Controlled Foreign Corporations (CFC)
The CFC provision intends to reattribute the income of a low-taxed controlled foreign subsidiary to its parent company. The CFC provision determines that the Member State of the parent company is required to treat an entity, or a permanent establishment (based in either another Member State or third country) of which the profits are not subject to tax or are exempt from tax in that Member State, as a CFC if:
- in case of an entity, the taxpayer holds a (direct or indirect) participation of more than 50 percent of the voting rights, more than 50 percent of the capital, or is entitled to receive more than 50 percent of the profits of that entity; and
- the actual corporate tax paid by the entity or PE in the CFC jurisdiction is lower than the difference between the corporate tax that would have been charged on the entity or PE under the applicable corporate tax system in the Member State of the taxpayer and the actual corporate tax paid on the profits in the CFC jurisdiction.
In principle, the CFC provision prescribes that the parent company becomes subject to taxation for certain non-distributed income of the CFC. The Member State of the parent company may choose to either include in the tax base:
- the non-distributed income of the entity or PE derived from certain categories of income; or
- the non-distributed income of the entity or PE arising from non-genuine arrangements put in place for the predominant purpose of obtaining a tax advantage.
Member states can include a carve-out for the inclusion under (a) above for CFCs that carry on a substantive economic activity supported by staff, equipment, assets, and premises, but may also opt not to apply this exemption if the CFC is a resident or situated in a country that is not party to the European Economic Area agreement.
Under the inclusion mentioned under (b) above, Member States may include a carve-out for CFCs that either (a) have accounting profits of no more than EUR 750,000 and trading income of no more than EUR 75,000, or (b) that have accounting profits that do not exceed 10 of its operating costs.
A hybrid mismatch is, under the ATAD, considered to be the consequence of differences in the legal characterization of payments (financial instruments) or entities that surface in the interaction between the legal systems of two jurisdictions, often leading to a double deduction or a deduction without inclusion.
The hybrid mismatch provision included in the ATAD states that where a hybrid mismatch results in a double deduction, the deduction should only be granted in the Member State where the payment has its source.
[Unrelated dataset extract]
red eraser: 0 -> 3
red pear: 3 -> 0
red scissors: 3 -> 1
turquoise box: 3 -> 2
Similarly, to the extent that a hybrid mismatch results in a deduction without inclusion, the Member State of the payer shall deny the deduction of such payment.
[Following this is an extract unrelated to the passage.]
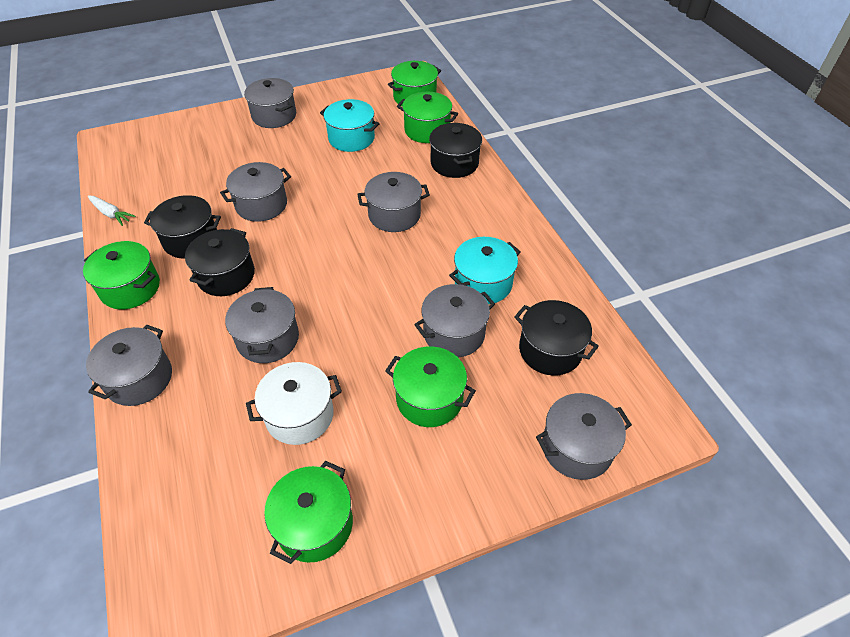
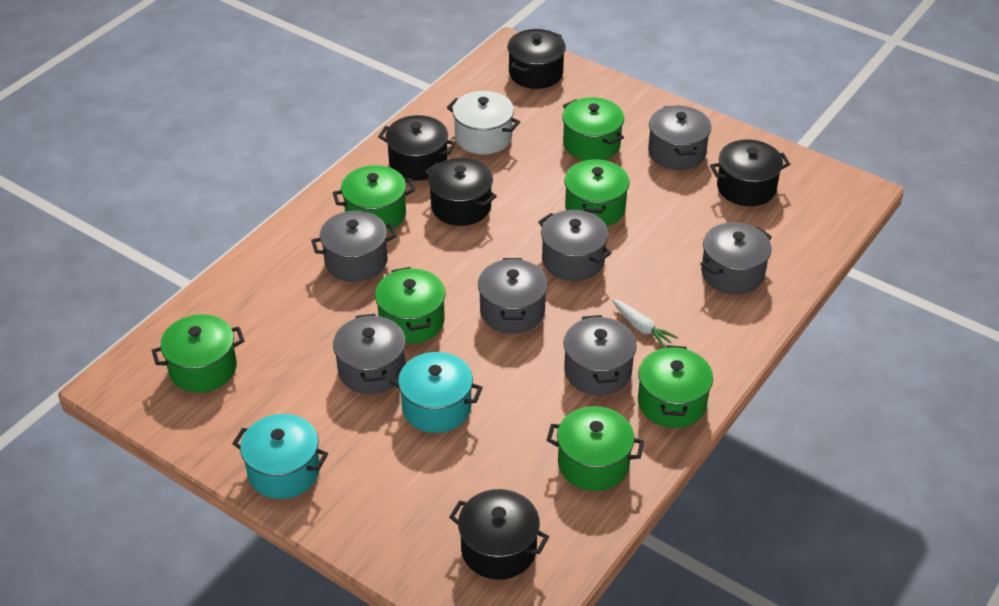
black pot: 4 -> 5
green pot: 5 -> 7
The scope of the hybrid mismatch provision is limited to hybrid mismatches between Member States. In the Annex to the ATAD, the Ecofin requests the European Commission to also put forward a proposal for hybrid mismatches with third countries by October 2016.
Member States have to implement all measures as of 1 January 2019, except for the interest deduction limitation provision and the exit taxation provision. For those measures, different implementation dates apply.